* _QUESTIONS_
• 1. In the passage on Verka Serduchka, what characteristics did the author try to vary when selecting respondents?
• 2. Can you write the next part of the passage on Verka Serduchka, picking up after its final sentence?

* _PAGE EXCERPT_

____

Vilified by some segments of society, while adored by others, Verka Serduchka is indicative of the problems of linguistic, cultural and sexual identity in Ukraine and the post-Soviet space in general. By intentionally speaking surzhyk, the much derided mixing of Ukrainian and Russian, Verka (performed by male actor Andrei Danilko) purposely sets herself apart from those who claim Ukraine “for Ukrainians,” and those who question if Ukrainians are merely Russians with a unique identity resulting from a mixing with its neighbors. Verka Serduchka is significant because in the pop-cultural context she stands almost alone in refusing to play ethnic games, choosing instead to revel in the carnival of Ukraine’s present post-Soviet circumstance. However, by not choosing sides she is an obstacle in Ukraine’s attempt to erase a historical legacy of hybridity.
Between May and August 2006 I polled respondents from fourteen cities in Ukraine about Verka Serduchka.[4] The purpose of these surveys was to try to answer the question: how do Ukrainians interpret and understand Verka Serduchka? I posited questions about Verka Serduchka and national and cultural identity, language use and sexuality. My hopes were that by asking questions about Verka’s identity, I would be able to shed light on how people in Ukraine view themselves. I did not follow any particular scientific research method in recruiting participants for this project, and I do not claim that the results are statistically significant. It was hoped however, that the responses would provide a small window of insight into how the people of Ukraine view Ukrainian identity vis-а-vis Verka Serduchka.
I selected respondents largely by approaching people in parks, public squares and other places where groups of people gather. I was also introduced through acquaintances to individuals and groups of people who participated in my research. While I made a concerted effort to select people of different ages, income and education levels and from different size cities from around Ukraine, I make no scientific claim to respondents being representative of the population as a whole. The survey attempted to elicit responses about Verka Serduchka in regards to her popular TV “SV Show” but also aspects of her identity and how they viewed this character’s makeup. Many respondents elaborated on Verka’s other projects or on her image as a whole in relation to Ukrainian identity. A total of 120 respondents participated in this project.

____

* _SUPPLIED RECORDS_

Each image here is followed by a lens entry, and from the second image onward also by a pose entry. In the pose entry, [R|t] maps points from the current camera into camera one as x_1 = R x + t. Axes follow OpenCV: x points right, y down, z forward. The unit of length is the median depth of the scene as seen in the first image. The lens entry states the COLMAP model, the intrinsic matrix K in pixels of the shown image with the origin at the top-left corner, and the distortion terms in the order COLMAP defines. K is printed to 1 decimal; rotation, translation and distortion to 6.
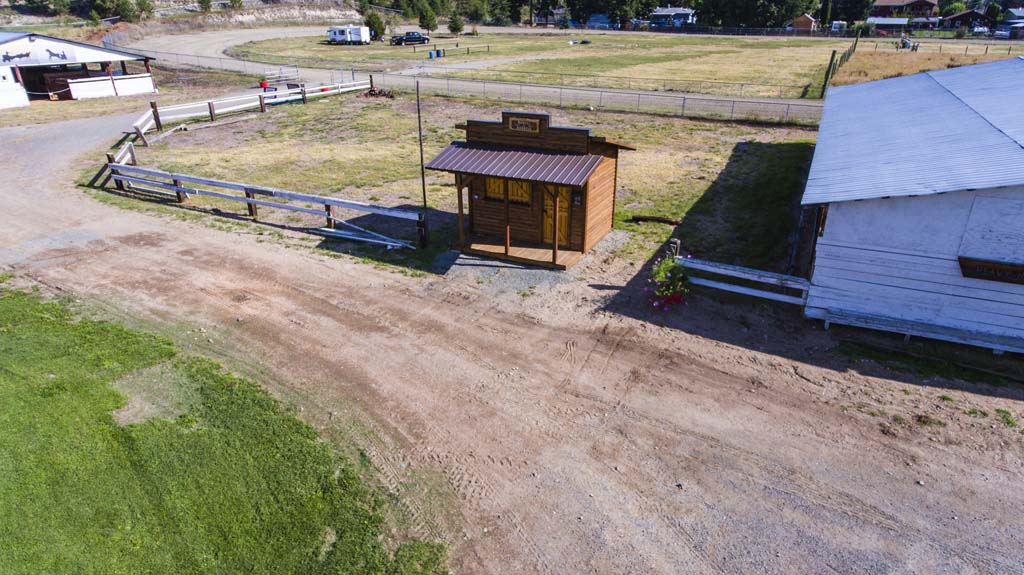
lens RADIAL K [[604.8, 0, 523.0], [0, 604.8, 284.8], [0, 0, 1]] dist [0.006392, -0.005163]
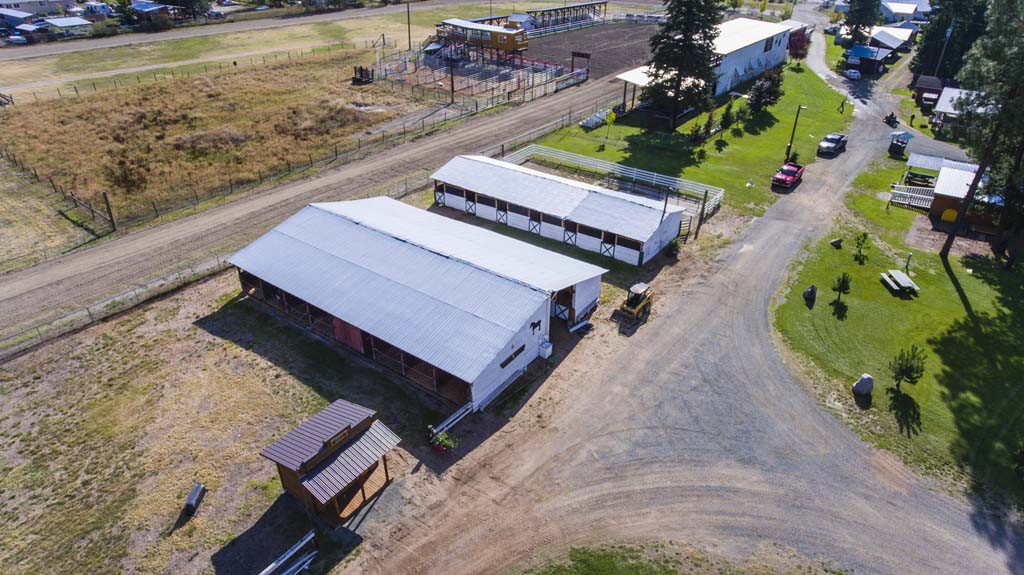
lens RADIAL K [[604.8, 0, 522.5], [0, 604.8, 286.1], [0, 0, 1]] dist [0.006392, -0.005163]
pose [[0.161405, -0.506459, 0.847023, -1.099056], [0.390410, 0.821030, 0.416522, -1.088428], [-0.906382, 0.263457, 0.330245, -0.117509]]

____

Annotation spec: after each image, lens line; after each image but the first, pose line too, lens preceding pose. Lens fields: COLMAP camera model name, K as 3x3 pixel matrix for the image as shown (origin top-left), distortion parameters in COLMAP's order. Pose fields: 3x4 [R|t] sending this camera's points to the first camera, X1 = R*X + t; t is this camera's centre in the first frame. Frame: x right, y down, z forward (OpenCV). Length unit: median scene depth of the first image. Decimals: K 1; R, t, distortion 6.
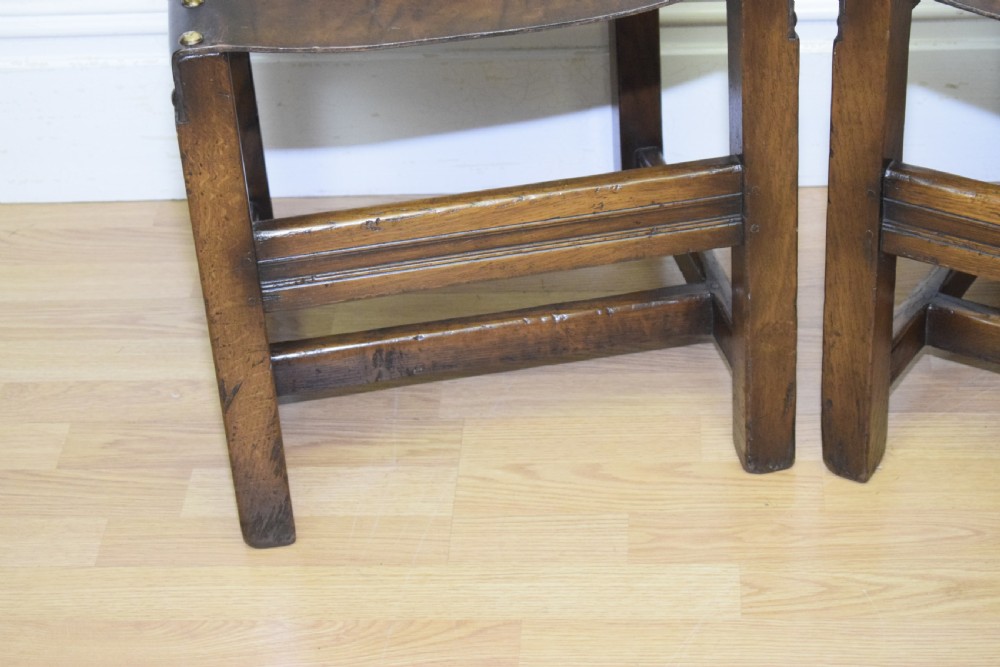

____

* _ANSWERS TO THE EXERCISES_
• 1. Age, income, education level, and size of city

• 2.
I had heard Verka Serduchka before I was actually aware of her. Her music is ubiquitous in much of the former Soviet Union, bursting out of the speakers of kiosks, cafes, markets and shops. It was in this context that I first became aware of Verka Serduchka in Russia in 2003. I had also seen the video for “Vsie budet khorosho” (Everything Will be Okay) and had dismissed it as banal, kitschy pop sung by a strange looking middle-aged woman, singing songs of hope for other women of her generation. It was only when a professor played the Serduchka music clip “Tuk, Tuk, Tuk” (Knock, Knock, Knock) for me that I began to see the complexities and ambiguities of this character and what she potentially could signify in the post-Soviet space. It was in the context of a course on post-socialist gender transformations that the character of Verka Serduchka arose and appropriately she inspired one of the more contested discussions of the seminar. How could a man playing a woman be so popular in a land not known for its tolerance of sexual minorities? How does Verka Serduchka represent the changes in gender roles in the post-Soviet space? How does she perform a post-Soviet identity?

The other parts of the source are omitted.